**Source data**.
+ + + + +
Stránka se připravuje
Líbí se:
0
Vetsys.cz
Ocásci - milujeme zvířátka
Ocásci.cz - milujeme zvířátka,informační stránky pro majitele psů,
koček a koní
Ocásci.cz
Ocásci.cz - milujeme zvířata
+ + + + +
**Work to complete**.
Convert the text lines of the records above into a JSON array of strings, one string per line, skipping any blank lines.

**Answer section**.
[
  "Stránka se připravuje",
  "Líbí se:",
  "0",
  "Vetsys.cz",
  "Ocásci - milujeme zvířátka",
  "Ocásci.cz - milujeme zvířátka,informační stránky pro majitele psů,",
  "koček a koní",
  "Ocásci.cz",
  "Ocásci.cz - milujeme zvířata"
]